CodeLedger doesn't waste tokens on tiny changes. It classifies each session to calibrate documentation depth:

| Type | When | Token Budget | What Happens |
|------|------|-------------|--------------|
| **Trivial** | <2 files, <30 lines | 0 | Deferred and batched |
| **Minor** | <5 files, <150 lines | ~1.5K | Micro-doc generated |
| **Standard** | <15 files, <500 lines | ~5K | Full documentation |
| **Major** | 15+ files, 500+ lines | ~8K | Comprehensive deep-dive |
| **Refactor** | Many deletes + creates | ~3K | Refactor-focused analysis |

Trivial sessions are automatically deferred and batched until they accumulate enough significance — so you only pay for docs when they matter.

## No Git Required

CodeLedger uses its own **Snapshot Engine** — SHA-256 hashing of file contents for change detection.

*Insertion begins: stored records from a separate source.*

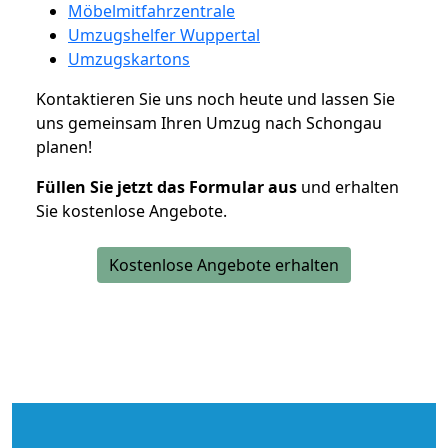
Möbelmitfahrzentrale
Umzugshelfer Wuppertal
Umzugskartons
Kontaktieren Sie uns noch heute und lassen Sie
uns gemeinsam Ihren Umzug nach Schongau
planen!
Füllen Sie jetzt das Formular aus
und erhalten
Sie kostenlose Angebote.
Kostenlose Angebote erhalten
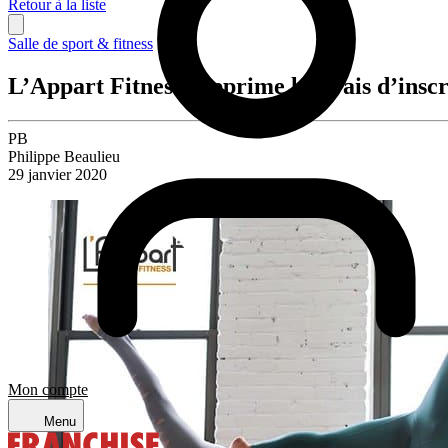
Retour à la liste
Salle de sport & fitness
L’Appart Fitness supprime les frais d’inscr
PB
Philippe Beaulieu
29 janvier 2020
Mon compte
Menu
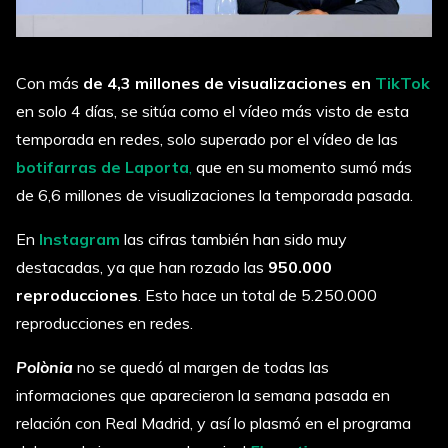
Con más
de 4,3 millones de visualizaciones en
TikTok
en solo 4 días, se sitúa como el vídeo más visto de esta
temporada en redes, solo superado por el vídeo de las
botifarras de Laporta
,
que en su momento sumó más
de 6,6 millones de visualizaciones la temporada pasada.
En
Instagram
las cifras también han sido muy
destacadas, ya que han rozado las
950.000
reproducciones
. Esto hace un total de 5.250.000
reproducciones en redes.
Polònia
no se quedó al margen de todas las
informaciones que aparecieron la semana pasada en
relación con Real Madrid, y así lo plasmó en el programa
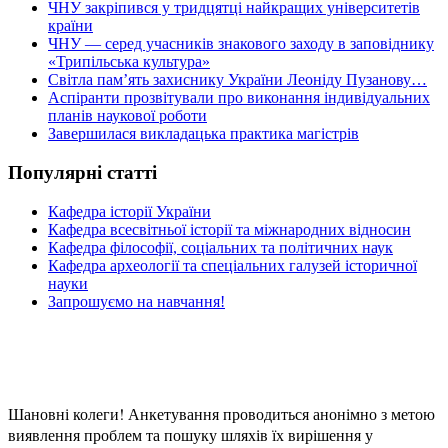
ЧНУ закріпився у тридцятці найкращих університетів
країни
ЧНУ — серед учасників знакового заходу в заповіднику
«Трипільська культура»
Світла пам’ять захиснику України Леоніду Пузанову…
Аспіранти прозвітували про виконання індивідуальних
планів наукової роботи
Завершилася викладацька практика магістрів
Популярні статті
Кафедра історії України
Кафедра всесвітньої історії та міжнародних відносин
Кафедра філософії, соціальних та політичних наук
Кафедра археології та спеціальних галузей історичної
науки
Запрошуємо на навчання!
Шановні колеги! Анкетування проводиться анонімно з метою
виявлення проблем та пошуку шляхів їх вирішення у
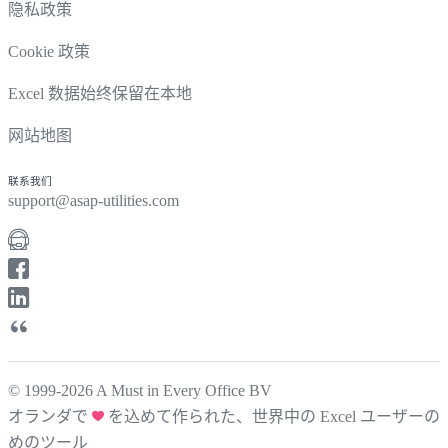
隐私政策
Cookie 政策
Excel 数据始终保留在本地
网站地图
联系我们
support@asap-utilities.com
© 1999-2026 A Must in Every Office BV
オランダで
を込めて作られた、世界中の Excel ユーザーの
めのツール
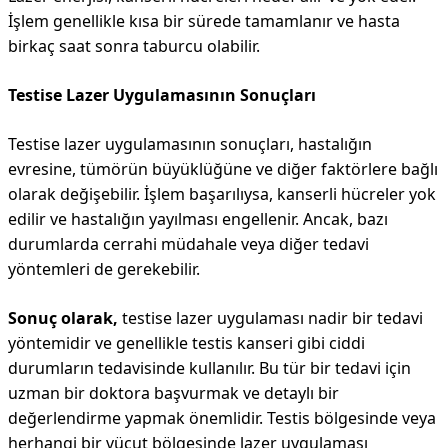
İşlem genellikle kısa bir sürede tamamlanır ve hasta
birkaç saat sonra taburcu olabilir.
Testise Lazer Uygulamasının Sonuçları
Testise lazer uygulamasının sonuçları, hastalığın
evresine, tümörün büyüklüğüne ve diğer faktörlere bağlı
olarak değişebilir. İşlem başarılıysa, kanserli hücreler yok
edilir ve hastalığın yayılması engellenir. Ancak, bazı
durumlarda cerrahi müdahale veya diğer tedavi
yöntemleri de gerekebilir.
Sonuç olarak,
testise lazer uygulaması nadir bir tedavi
yöntemidir ve genellikle testis kanseri gibi ciddi
durumların tedavisinde kullanılır. Bu tür bir tedavi için
uzman bir doktora başvurmak ve detaylı bir
değerlendirme yapmak önemlidir. Testis bölgesinde veya
herhangi bir vücut bölgesinde lazer uygulaması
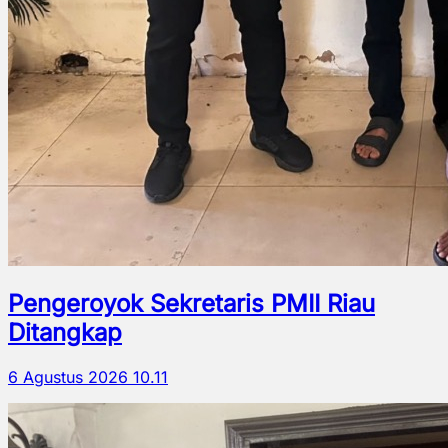
Pengeroyok Sekretaris PMII Riau
Ditangkap
6 Agustus 2026 10.11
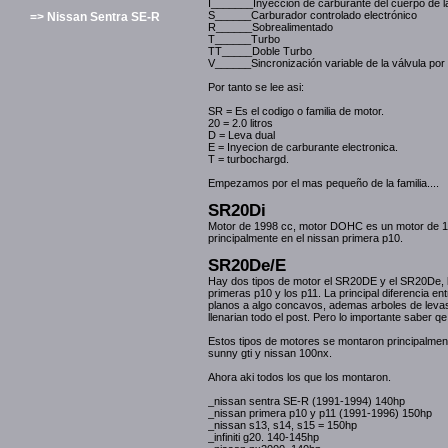
I_______Inyección de carburante del cuerpo de la
S______Carburador controlado electrónico
=> Nissan Sentra SE-R
R______Sobrealimentado
T______Turbo
TT_____Doble Turbo
V______Sincronización variable de la válvula por
Por tanto se lee asi:
SR = Es el codigo o familia de motor.
20 = 2.0 litros
D = Leva dual
E = Inyecion de carburante electronica.
T = turbochargd.
Empezamos por el mas pequeño de la familia....
SR20Di
Motor de 1998 cc, motor DOHC es un motor de 12
principalmente en el nissan primera p10.
SR20De/E
Hay dos tipos de motor el SR20DE y el SR20De, 
primeras p10 y los p11. La principal diferencia e
planos a algo concavos, ademas arboles de levas 
llenarian todo el post. Pero lo importante saber 
Estos tipos de motores se montaron principalment
sunny gti y nissan 100nx.
Ahora aki todos los que los montaron.
_nissan sentra SE-R (1991-1994) 140hp
_nissan primera p10 y p11 (1991-1996) 150hp
_nissan s13, s14, s15 = 150hp
_infiniti g20. 140-145hp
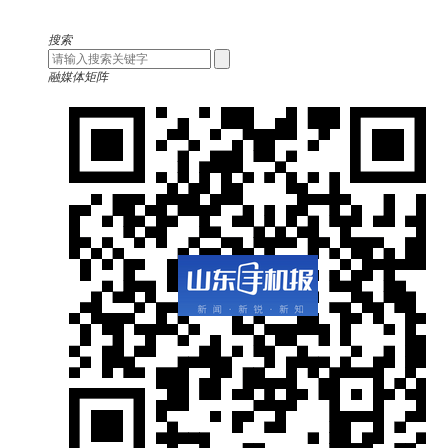
搜索
融媒体矩阵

Git is completely optional.

This means it works for:

- Projects without version control
- Quick prototypes and experiments
- Environments where git isn't available
- Vibe coding sessions where you just want to build

## What Gets Documented

Each generated doc includes up to 9 configurable sections:

| Section | What It Captures |
|---------|-----------------|
| **Phase Execution Summary** | What was built and current status |
| **Code Architecture** | File tree and structural overview |
| **Decision Rationale** | Why things were built this way |
| **Component Logic** | How non-obvious parts work |
| **Integration & Data Flow** | How components connect |
| **Edge Cases & Error Handling** | Boundary conditions and failure modes |
| **Interview & Learning Notes** | Q&A format insights |
| **Technical Debt** | Known issues and future work |
| **Quick Reference** | Common commands and entry points |

Sections are prioritized (P1/P2/P3) and automatically trimmed to fit your token budget.

## Architecture

```
src/codeledger/
├── config/          # Pydantic schema, YAML loader, 7 presets
├── scanner/         # File scanner, snapshot engine, dependency resolver, Change DAG
├── parser/          # Python AST parser + regex fallback for JS/TS, Java, Go, Rust
├── classifier/      # Rule-based session classification with deferred batching
├── compressor/      # Token compression and budget-aware scope trimming
├── generator/       # Prompt builder, model router, API + local clients
├── postprocess/     # Output validation, formatting, file management
├── merge/           # Multi-doc extraction, deduplication, merge engine
├── templates/       # 4 prompt templates + 2 Jinja2 output templates
└── cli.py           # Typer CLI entry point
```

**Key design decisions:**
- **No git dependency** — Snapshot engine uses SHA-256 hashing
- **Change DAG** — Dependency graph propagation for token-efficient scoping
- **Budget-aware pipeline** — Every stage respects the configured token limit
- **Validation layer** — Catches hallucinated file paths, checks section coverage

## Development

```bash
git clone https://github.com/codeledger/codeledger.git
cd codeledger
pip install -e ".[dev]"

pytest                          # Run tests
ruff check src/ tests/          # Lint
ruff format src/ tests/         # Format
mypy src/codeledger/             # Type check
```

## Roadmap

- [x] Core pipeline (scan → parse → classify → compress → generate)
- [x] Snapshot engine (git-free change detection)
- [x] Change DAG with dependency propagation
- [x] Session classifier with deferred batching
- [x] Multi-model support (Anthropic, OpenAI, Ollama)
- [x] Merge engine with deduplication
- [ ] File watcher mode for automatic triggers
- [ ] Tree-sitter parsers for deeper JS/TS and Java analysis
- [ ] MkDocs documentation site
- [ ] VS Code extension

## License

[MIT](LICENSE) — Use it however you want.